_EXERCISE REQUIREMENTS_
Render the stretch of the items below that runs from the line containing "this example: 12.03" through the line containing "The clock says 3.59" as a JSON list of strings, one string per line, with blank lines omitted and both end lines included.

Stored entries
• • • • •

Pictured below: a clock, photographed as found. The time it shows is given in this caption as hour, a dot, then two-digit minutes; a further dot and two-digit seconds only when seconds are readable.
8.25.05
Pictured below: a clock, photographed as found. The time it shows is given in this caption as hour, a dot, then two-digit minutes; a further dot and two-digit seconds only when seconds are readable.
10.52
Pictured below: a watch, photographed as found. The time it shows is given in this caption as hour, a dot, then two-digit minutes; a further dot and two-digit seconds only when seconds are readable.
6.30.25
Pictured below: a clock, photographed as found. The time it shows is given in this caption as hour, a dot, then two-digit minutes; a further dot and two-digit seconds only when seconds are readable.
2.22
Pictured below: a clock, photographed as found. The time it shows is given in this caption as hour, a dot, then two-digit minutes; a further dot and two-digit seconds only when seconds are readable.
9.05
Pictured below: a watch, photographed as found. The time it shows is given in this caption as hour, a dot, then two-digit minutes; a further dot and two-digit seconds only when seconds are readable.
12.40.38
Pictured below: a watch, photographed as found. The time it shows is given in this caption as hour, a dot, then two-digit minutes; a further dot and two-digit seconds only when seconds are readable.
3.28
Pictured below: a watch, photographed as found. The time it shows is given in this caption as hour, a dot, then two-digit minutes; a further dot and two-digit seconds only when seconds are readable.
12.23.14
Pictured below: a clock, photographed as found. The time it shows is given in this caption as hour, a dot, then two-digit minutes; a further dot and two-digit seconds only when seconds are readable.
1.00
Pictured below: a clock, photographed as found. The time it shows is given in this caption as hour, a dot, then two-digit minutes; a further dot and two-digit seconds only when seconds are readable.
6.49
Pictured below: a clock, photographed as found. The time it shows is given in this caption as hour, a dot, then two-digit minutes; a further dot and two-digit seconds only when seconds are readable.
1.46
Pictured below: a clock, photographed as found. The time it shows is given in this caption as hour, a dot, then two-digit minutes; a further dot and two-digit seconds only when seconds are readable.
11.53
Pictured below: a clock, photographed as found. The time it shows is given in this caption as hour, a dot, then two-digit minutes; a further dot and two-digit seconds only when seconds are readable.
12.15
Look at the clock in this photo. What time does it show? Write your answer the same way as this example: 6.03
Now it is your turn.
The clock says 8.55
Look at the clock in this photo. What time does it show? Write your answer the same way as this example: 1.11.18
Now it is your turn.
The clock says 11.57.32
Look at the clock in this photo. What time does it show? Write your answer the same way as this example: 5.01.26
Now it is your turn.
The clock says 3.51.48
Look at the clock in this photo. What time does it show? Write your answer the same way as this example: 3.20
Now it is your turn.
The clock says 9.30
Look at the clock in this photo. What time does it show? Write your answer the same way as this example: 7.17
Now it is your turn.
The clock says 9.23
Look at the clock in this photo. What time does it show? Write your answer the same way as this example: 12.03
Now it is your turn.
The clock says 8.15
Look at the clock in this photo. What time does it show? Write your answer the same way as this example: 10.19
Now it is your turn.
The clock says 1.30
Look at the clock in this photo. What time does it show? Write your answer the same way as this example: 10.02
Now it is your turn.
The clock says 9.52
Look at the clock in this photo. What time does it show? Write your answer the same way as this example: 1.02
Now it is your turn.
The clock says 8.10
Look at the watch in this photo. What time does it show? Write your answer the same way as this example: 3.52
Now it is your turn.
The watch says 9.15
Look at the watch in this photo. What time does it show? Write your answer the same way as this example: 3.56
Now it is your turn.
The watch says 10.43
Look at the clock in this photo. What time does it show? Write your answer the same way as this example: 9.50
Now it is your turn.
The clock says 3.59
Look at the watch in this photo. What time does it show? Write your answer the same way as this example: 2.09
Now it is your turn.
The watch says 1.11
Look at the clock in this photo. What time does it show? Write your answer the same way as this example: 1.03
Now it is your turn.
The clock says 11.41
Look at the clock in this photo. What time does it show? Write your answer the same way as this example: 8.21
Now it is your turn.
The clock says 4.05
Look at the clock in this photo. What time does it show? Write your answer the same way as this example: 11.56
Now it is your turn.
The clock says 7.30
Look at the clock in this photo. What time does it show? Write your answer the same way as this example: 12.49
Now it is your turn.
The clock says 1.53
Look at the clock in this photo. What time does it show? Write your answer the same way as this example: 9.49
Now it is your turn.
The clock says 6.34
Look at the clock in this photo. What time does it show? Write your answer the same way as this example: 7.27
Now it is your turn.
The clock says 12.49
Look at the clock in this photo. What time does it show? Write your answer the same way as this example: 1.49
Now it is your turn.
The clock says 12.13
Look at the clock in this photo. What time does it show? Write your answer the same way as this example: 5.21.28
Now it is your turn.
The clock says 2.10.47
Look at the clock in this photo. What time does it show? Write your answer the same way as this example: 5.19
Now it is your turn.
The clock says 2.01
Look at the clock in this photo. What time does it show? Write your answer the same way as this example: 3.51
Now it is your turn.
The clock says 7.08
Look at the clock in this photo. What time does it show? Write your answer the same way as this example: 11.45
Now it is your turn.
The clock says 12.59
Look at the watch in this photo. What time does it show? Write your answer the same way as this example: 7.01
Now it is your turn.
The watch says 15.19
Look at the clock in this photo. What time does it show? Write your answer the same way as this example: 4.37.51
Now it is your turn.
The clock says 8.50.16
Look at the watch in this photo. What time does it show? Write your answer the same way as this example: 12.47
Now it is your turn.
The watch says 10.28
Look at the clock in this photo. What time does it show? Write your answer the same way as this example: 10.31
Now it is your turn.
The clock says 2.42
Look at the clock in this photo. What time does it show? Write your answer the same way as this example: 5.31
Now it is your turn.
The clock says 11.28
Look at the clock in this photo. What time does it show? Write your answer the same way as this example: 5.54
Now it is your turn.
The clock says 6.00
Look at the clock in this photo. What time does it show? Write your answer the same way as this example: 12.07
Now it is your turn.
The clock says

• • • • •

_WRITTEN RESPONSE_
[
  "Look at the clock in this photo. What time does it show? Write your answer the same way as this example: 12.03",
  "Now it is your turn.",
  "The clock says 8.15",
  "Look at the clock in this photo. What time does it show? Write your answer the same way as this example: 10.19",
  "Now it is your turn.",
  "The clock says 1.30",
  "Look at the clock in this photo. What time does it show? Write your answer the same way as this example: 10.02",
  "Now it is your turn.",
  "The clock says 9.52",
  "Look at the clock in this photo. What time does it show? Write your answer the same way as this example: 1.02",
  "Now it is your turn.",
  "The clock says 8.10",
  "Look at the watch in this photo. What time does it show? Write your answer the same way as this example: 3.52",
  "Now it is your turn.",
  "The watch says 9.15",
  "Look at the watch in this photo. What time does it show? Write your answer the same way as this example: 3.56",
  "Now it is your turn.",
  "The watch says 10.43",
  "Look at the clock in this photo. What time does it show? Write your answer the same way as this example: 9.50",
  "Now it is your turn.",
  "The clock says 3.59"
]